- _Task prompt_
Copy out the lines below that hold the word "Surabaya".

=-=-=

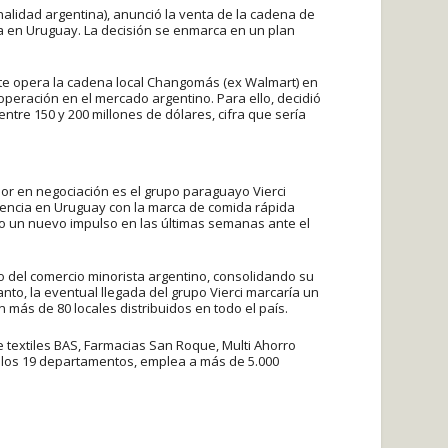
alidad argentina), anunció la venta de la cadena de
ta en Uruguay. La decisión se enmarca en un plan
e opera la cadena local Changomás (ex Walmart) en
peración en el mercado argentino. Para ello, decidió
tre 150 y 200 millones de dólares, cifra que sería
dor en negociación es el grupo paraguayo Vierci
encia en Uruguay con la marca de comida rápida
o un nuevo impulso en las últimas semanas ante el
 del comercio minorista argentino, consolidando su
nto, la eventual llegada del grupo Vierci marcaría un
más de 80 locales distribuidos en todo el país.
textiles BAS, Farmacias San Roque, Multi Ahorro
n los 19 departamentos, emplea a más de 5.000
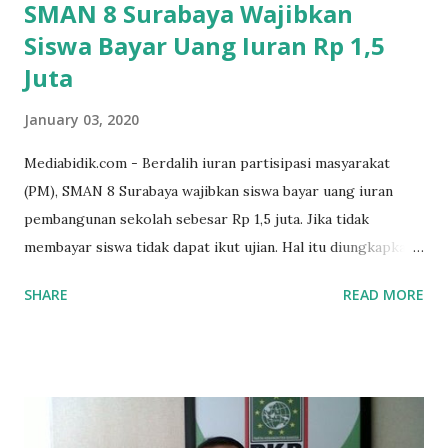
SMAN 8 Surabaya Wajibkan
Siswa Bayar Uang Iuran Rp 1,5
Juta
January 03, 2020
Mediabidik.com - Berdalih iuran partisipasi masyarakat
(PM), SMAN 8 Surabaya wajibkan siswa bayar uang iuran
pembangunan sekolah sebesar Rp 1,5 juta. Jika tidak
membayar siswa tidak dapat ikut ujian. Hal itu diungkapkan
Mujib paman dari Farida Diah Anggraeni siswa kelas X IPS 3
SHARE
READ MORE
SMAN 8 Jalan Iskandar Muda Surabaya mengatakan, ada
ponakan sekolah di SMAN 8 Surabaya diminta bayar uang
perbaikan sekolah Rp.1,5 juta. "Kalau gak bayar, tidak dapat
ikut ulangan," ujar Mujib, kepada BIDIK. Jumat (3/1/2020).
Mujib menambahkan, akhirnya terpaksa ortu nya pinjam
uang tetangga 500 ribu, agar anaknya bisa ikut ujian.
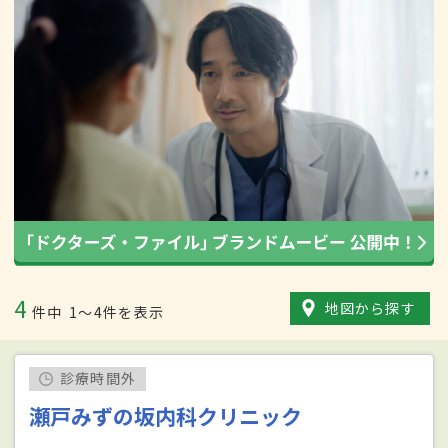
4
地図から探す
件中
1〜4件を表示
診療時間外
瀬戸みずの坂内科クリニック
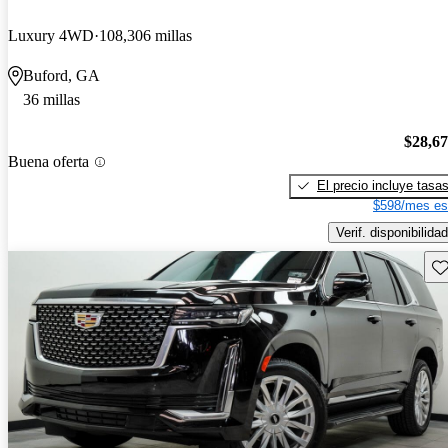
Luxury 4WD
108,306 millas
Buford, GA
36 millas
$28,6
Buena oferta
El precio incluye tasa
$598/mes es
Verif. disponibilidad
Gu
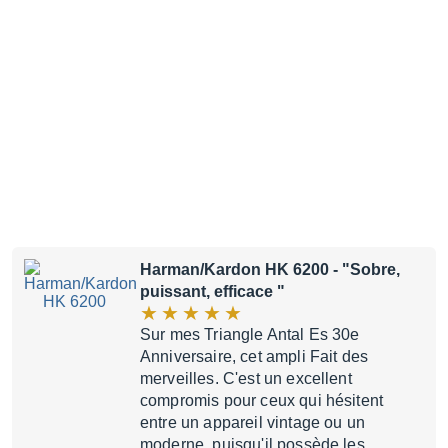
Harman/Kardon HK 6200
- "Sobre,
puissant, efficace "
Sur mes Triangle Antal Es 30e
Anniversaire, cet ampli Fait des
merveilles. C'est un excellent
compromis pour ceux qui hésitent
entre un appareil vintage ou un
moderne, puisqu'il possède les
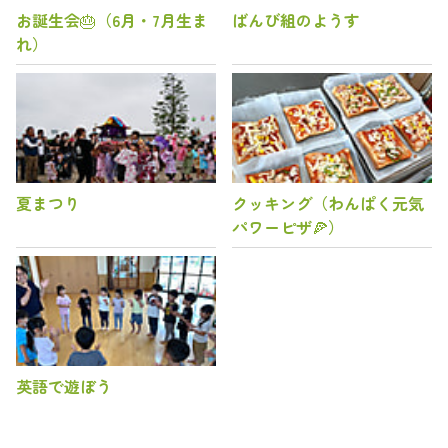
お誕生会🎂（6月・7月生ま
ばんび組のようす
れ）
夏まつり
クッキング（わんぱく元気
パワーピザ🍕）
英語で遊ぼう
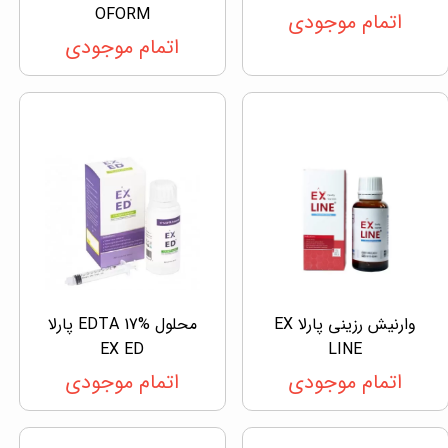
OFORM
اتمام موجودی
اتمام موجودی
وارنیش رزینی پارلا EX
محلول EDTA 17% پارلا
EX ED
LINE
اتمام موجودی
اتمام موجودی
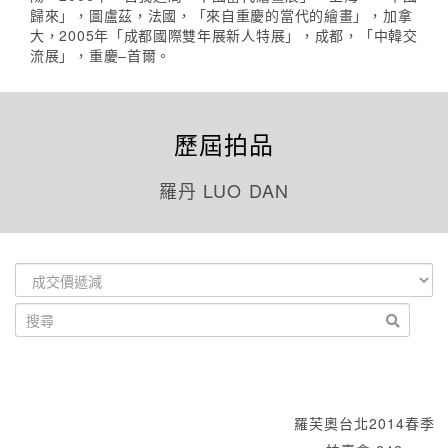
歸來」，圖盧茲，法國，「來自重慶的當代的繪畫」，加拿
大，2005年「成都國際雙年展新人特展」，成都，「中韓交
流展」，重慶–首爾。
歷屆拍品
羅丹 LUO DAN
羅芙奧台北2014春季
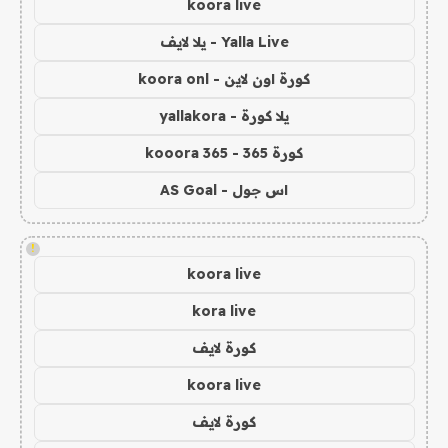
koora live
Yalla Live - يلا لايف
كورة اون لاين - koora onl
يلا كورة - yallakora
كورة 365 - kooora 365
اس جول - AS Goal
!
koora live
kora live
كورة لايف
koora live
كورة لايف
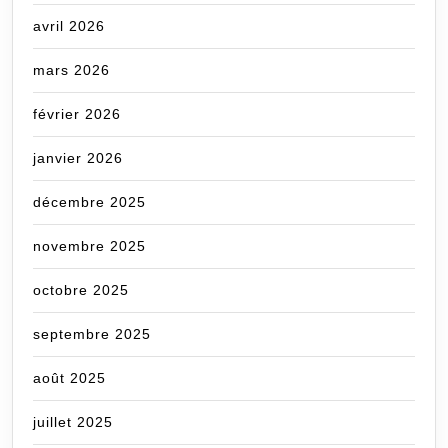
avril 2026
mars 2026
février 2026
janvier 2026
décembre 2025
novembre 2025
octobre 2025
septembre 2025
août 2025
juillet 2025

=-=-=

- _Answer space_
SMAN 8 Surabaya Wajibkan
(PM), SMAN 8 Surabaya wajibkan siswa bayar uang iuran
SMAN 8 Jalan Iskandar Muda Surabaya mengatakan, ada
ponakan sekolah di SMAN 8 Surabaya diminta bayar uang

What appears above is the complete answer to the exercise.